**The problem:** Give back all of the data exactly. Leave nothing out.

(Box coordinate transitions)
/---

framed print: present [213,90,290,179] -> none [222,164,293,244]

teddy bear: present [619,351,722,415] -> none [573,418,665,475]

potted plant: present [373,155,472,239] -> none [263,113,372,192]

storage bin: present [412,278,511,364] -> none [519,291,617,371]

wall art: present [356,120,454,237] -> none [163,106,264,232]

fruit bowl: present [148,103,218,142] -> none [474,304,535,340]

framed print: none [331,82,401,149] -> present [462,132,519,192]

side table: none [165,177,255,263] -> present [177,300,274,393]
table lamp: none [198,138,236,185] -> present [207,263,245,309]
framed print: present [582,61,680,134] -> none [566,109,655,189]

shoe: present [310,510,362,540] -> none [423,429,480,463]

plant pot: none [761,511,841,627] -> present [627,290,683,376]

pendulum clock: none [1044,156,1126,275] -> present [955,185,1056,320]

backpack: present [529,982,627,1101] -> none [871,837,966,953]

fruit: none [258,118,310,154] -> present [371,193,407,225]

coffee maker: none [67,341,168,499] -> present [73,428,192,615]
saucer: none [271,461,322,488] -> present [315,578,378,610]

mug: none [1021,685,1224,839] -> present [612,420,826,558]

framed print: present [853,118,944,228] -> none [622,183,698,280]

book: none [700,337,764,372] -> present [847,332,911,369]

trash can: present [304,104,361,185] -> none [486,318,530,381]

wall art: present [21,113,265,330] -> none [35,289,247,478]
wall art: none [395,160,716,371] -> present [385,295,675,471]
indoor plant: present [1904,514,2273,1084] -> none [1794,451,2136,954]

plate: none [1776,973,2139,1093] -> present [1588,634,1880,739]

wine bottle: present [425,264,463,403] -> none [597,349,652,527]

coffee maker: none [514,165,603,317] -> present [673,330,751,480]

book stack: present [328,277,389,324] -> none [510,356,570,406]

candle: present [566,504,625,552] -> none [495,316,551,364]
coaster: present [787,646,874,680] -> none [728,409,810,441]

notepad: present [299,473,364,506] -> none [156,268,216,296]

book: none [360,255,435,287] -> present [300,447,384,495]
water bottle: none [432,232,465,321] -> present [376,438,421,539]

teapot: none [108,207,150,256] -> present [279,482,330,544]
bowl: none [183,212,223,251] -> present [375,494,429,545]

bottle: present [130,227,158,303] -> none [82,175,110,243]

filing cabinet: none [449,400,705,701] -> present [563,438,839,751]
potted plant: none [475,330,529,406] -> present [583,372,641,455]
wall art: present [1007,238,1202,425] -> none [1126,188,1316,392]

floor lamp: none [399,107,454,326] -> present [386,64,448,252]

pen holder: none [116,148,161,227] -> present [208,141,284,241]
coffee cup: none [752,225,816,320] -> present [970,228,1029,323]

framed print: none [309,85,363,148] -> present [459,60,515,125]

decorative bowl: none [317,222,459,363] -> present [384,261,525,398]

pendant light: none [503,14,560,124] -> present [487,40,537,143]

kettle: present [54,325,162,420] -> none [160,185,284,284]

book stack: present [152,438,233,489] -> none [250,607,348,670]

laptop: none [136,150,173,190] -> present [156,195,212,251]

\---

**Task answer:**
framed print: present [213,90,290,179] -> none [222,164,293,244]

teddy bear: present [619,351,722,415] -> none [573,418,665,475]

potted plant: present [373,155,472,239] -> none [263,113,372,192]

storage bin: present [412,278,511,364] -> none [519,291,617,371]

wall art: present [356,120,454,237] -> none [163,106,264,232]

fruit bowl: present [148,103,218,142] -> none [474,304,535,340]

framed print: none [331,82,401,149] -> present [462,132,519,192]

side table: none [165,177,255,263] -> present [177,300,274,393]
table lamp: none [198,138,236,185] -> present [207,263,245,309]
framed print: present [582,61,680,134] -> none [566,109,655,189]

shoe: present [310,510,362,540] -> none [423,429,480,463]

plant pot: none [761,511,841,627] -> present [627,290,683,376]

pendulum clock: none [1044,156,1126,275] -> present [955,185,1056,320]

backpack: present [529,982,627,1101] -> none [871,837,966,953]

fruit: none [258,118,310,154] -> present [371,193,407,225]

coffee maker: none [67,341,168,499] -> present [73,428,192,615]
saucer: none [271,461,322,488] -> present [315,578,378,610]

mug: none [1021,685,1224,839] -> present [612,420,826,558]

framed print: present [853,118,944,228] -> none [622,183,698,280]

book: none [700,337,764,372] -> present [847,332,911,369]

trash can: present [304,104,361,185] -> none [486,318,530,381]

wall art: present [21,113,265,330] -> none [35,289,247,478]
wall art: none [395,160,716,371] -> present [385,295,675,471]
indoor plant: present [1904,514,2273,1084] -> none [1794,451,2136,954]

plate: none [1776,973,2139,1093] -> present [1588,634,1880,739]

wine bottle: present [425,264,463,403] -> none [597,349,652,527]

coffee maker: none [514,165,603,317] -> present [673,330,751,480]

book stack: present [328,277,389,324] -> none [510,356,570,406]

candle: present [566,504,625,552] -> none [495,316,551,364]
coaster: present [787,646,874,680] -> none [728,409,810,441]

notepad: present [299,473,364,506] -> none [156,268,216,296]

book: none [360,255,435,287] -> present [300,447,384,495]
water bottle: none [432,232,465,321] -> present [376,438,421,539]

teapot: none [108,207,150,256] -> present [279,482,330,544]
bowl: none [183,212,223,251] -> present [375,494,429,545]

bottle: present [130,227,158,303] -> none [82,175,110,243]

filing cabinet: none [449,400,705,701] -> present [563,438,839,751]
potted plant: none [475,330,529,406] -> present [583,372,641,455]
wall art: present [1007,238,1202,425] -> none [1126,188,1316,392]

floor lamp: none [399,107,454,326] -> present [386,64,448,252]

pen holder: none [116,148,161,227] -> present [208,141,284,241]
coffee cup: none [752,225,816,320] -> present [970,228,1029,323]

framed print: none [309,85,363,148] -> present [459,60,515,125]

decorative bowl: none [317,222,459,363] -> present [384,261,525,398]

pendant light: none [503,14,560,124] -> present [487,40,537,143]

kettle: present [54,325,162,420] -> none [160,185,284,284]

book stack: present [152,438,233,489] -> none [250,607,348,670]

laptop: none [136,150,173,190] -> present [156,195,212,251]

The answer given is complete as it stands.